*Your task:*
Quote the entries below verbatim, beginning at the line that contains "The skateboard the" and ending after the line that contains "[201, 132, 224, 164]".

*Records for the task:*
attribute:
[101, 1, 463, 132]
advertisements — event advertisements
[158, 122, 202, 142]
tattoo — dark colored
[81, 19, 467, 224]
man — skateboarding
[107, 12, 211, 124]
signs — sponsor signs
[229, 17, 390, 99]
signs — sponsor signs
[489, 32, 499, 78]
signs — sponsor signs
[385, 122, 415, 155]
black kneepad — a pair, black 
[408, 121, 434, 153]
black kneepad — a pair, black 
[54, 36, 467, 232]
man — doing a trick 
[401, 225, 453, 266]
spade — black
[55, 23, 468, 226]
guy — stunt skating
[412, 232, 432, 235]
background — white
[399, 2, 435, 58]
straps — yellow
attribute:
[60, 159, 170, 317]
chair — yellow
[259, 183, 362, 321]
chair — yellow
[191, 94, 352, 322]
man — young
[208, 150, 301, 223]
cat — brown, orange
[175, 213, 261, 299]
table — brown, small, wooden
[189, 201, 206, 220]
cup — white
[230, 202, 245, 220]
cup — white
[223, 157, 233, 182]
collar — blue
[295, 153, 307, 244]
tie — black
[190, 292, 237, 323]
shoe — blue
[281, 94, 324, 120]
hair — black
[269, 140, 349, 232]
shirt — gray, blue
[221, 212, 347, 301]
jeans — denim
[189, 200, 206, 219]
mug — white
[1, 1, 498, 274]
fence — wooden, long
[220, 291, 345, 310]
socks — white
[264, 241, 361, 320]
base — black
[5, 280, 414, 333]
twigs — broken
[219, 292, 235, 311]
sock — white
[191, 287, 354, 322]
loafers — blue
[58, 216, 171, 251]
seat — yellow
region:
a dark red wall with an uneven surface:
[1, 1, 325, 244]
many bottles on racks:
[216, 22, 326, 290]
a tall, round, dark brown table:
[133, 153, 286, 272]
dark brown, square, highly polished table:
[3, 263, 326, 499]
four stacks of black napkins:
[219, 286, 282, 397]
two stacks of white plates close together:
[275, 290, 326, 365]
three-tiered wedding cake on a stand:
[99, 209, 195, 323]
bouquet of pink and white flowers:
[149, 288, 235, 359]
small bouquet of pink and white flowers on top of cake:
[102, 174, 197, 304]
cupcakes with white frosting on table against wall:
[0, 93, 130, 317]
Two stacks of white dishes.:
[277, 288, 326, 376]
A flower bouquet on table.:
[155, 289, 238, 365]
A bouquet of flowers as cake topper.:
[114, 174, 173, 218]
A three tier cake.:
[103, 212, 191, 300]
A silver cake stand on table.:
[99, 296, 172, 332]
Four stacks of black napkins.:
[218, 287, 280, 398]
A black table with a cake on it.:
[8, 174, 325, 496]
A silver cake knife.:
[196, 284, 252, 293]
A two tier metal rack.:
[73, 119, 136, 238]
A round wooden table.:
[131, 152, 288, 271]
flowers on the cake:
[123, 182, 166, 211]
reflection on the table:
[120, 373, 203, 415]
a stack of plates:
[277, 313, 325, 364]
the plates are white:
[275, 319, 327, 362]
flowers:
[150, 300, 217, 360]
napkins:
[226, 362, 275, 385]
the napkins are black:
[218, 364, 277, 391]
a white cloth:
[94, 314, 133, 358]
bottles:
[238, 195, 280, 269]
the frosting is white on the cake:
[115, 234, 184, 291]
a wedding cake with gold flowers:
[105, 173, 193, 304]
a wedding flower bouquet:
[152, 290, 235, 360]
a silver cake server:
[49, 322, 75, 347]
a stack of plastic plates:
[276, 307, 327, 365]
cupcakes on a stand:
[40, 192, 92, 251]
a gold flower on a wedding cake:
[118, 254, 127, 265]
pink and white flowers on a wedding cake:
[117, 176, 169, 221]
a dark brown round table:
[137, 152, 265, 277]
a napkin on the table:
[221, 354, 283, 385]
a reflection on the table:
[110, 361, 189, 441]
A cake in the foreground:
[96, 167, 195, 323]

...

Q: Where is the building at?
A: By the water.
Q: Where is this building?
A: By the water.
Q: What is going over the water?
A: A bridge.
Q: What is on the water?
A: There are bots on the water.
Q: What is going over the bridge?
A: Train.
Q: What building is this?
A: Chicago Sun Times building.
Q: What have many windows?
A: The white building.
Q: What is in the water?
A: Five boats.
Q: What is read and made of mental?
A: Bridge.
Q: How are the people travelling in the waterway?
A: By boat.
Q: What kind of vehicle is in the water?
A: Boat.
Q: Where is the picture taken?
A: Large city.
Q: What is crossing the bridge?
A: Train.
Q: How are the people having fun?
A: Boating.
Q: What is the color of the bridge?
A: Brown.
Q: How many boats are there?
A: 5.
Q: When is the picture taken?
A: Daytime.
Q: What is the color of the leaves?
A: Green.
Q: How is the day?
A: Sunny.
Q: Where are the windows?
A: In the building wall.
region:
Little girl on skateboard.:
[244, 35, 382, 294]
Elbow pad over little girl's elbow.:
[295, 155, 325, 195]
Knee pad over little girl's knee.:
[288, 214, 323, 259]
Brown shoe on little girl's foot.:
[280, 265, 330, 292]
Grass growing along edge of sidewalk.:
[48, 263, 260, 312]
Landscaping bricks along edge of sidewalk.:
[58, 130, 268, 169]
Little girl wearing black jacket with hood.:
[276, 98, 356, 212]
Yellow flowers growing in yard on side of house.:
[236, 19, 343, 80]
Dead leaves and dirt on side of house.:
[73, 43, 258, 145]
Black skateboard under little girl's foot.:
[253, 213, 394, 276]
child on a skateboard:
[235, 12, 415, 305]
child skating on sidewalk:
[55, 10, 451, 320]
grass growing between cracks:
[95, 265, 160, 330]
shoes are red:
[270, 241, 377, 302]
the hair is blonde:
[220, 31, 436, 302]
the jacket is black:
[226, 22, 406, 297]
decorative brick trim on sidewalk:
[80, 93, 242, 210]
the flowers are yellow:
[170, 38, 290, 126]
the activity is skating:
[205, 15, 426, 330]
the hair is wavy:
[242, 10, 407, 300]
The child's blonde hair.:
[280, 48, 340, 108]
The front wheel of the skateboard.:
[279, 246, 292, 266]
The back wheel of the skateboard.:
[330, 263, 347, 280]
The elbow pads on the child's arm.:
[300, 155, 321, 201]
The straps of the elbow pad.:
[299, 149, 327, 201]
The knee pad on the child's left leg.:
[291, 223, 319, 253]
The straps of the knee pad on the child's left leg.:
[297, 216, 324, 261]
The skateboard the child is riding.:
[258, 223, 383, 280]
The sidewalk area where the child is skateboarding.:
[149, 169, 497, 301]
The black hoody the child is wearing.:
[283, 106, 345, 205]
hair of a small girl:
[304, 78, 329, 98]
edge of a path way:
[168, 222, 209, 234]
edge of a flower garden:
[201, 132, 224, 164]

*Exercise response:*
The skateboard the child is riding.:
[258, 223, 383, 280]
The sidewalk area where the child is skateboarding.:
[149, 169, 497, 301]
The black hoody the child is wearing.:
[283, 106, 345, 205]
hair of a small girl:
[304, 78, 329, 98]
edge of a path way:
[168, 222, 209, 234]
edge of a flower garden:
[201, 132, 224, 164]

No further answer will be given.